New discoveries unearthed by the Cassini-Huygens space mission to Saturn continue to challenge evolutionary cosmologists.
For example, Titan, Saturn’s largest moon, has long been known to have an atmosphere, but its composition puzzles long-age cosmologists. The sun’s UV radiation breaks down methane (CH4), and the hydrogen would escape Titan’s weak gravity. In fact, methane should last only for about 10,000 years. And a major by-product should be an ocean of liquid ethane hundreds of metres thick. Yet Titan still has methane clouds, while large areas of liquid ethane are nowhere to be found.

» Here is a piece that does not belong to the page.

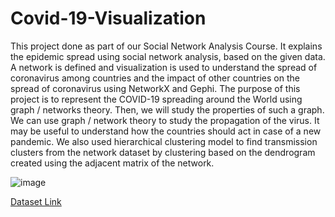 # Covid-19-Visualization
This project done as part of our Social Network Analysis Course. It explains the epidemic spread using social network analysis, based on the given data. A network is defined and visualization is used to understand the spread of coronavirus among countries and the impact of other countries on the spread of coronavirus using NetworkX and Gephi. The purpose of this project is to represent the COVID-19 spreading around the World using graph / networks theory. Then, we will study the properties of such a graph. We can use graph / network theory to study the propagation of the virus.  It may be useful to understand how the countries should act in case of a new pandemic. We also used hierarchical clustering model to find transmission clusters from the network dataset by clustering based on the dendrogram created using the adjacent matrix of the network.

![image](https://user-images.githubusercontent.com/68152189/140920502-fd781a88-e006-489c-a2ae-06b3ab34b2a8.png)


<a href="https://www.kaggle.com/sudalairajkumar/novel-corona-virus-2019-dataset"> Dataset Link </a>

Also, Cassini found two more moons orbiting Saturn. However, they are ‘a surprise because such small bodies, just 3 or 4 kilometres across, should have been obliterated long ago by collisions with comets’.
- The missing methane, Astrobiology Magazine, web.archive.org/web/20111112090325/astrobio.net/index.php?option=com_retrospection&task=detail&id=1478, 17 March 2005.

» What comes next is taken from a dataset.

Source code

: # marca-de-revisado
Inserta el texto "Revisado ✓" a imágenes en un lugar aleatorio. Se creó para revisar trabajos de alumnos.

- New Scientist, 21 August 2004, p. 5; 20 November 2004, p. 9.
Although the evidence is obviously consistent with a young (6,000-year-old) universe, evolutionists are committed to billions of years. So they try to explain away the data, e.g. by postulating methane sources. Why? Perhaps because without long periods of time, evolutionary theories collapse!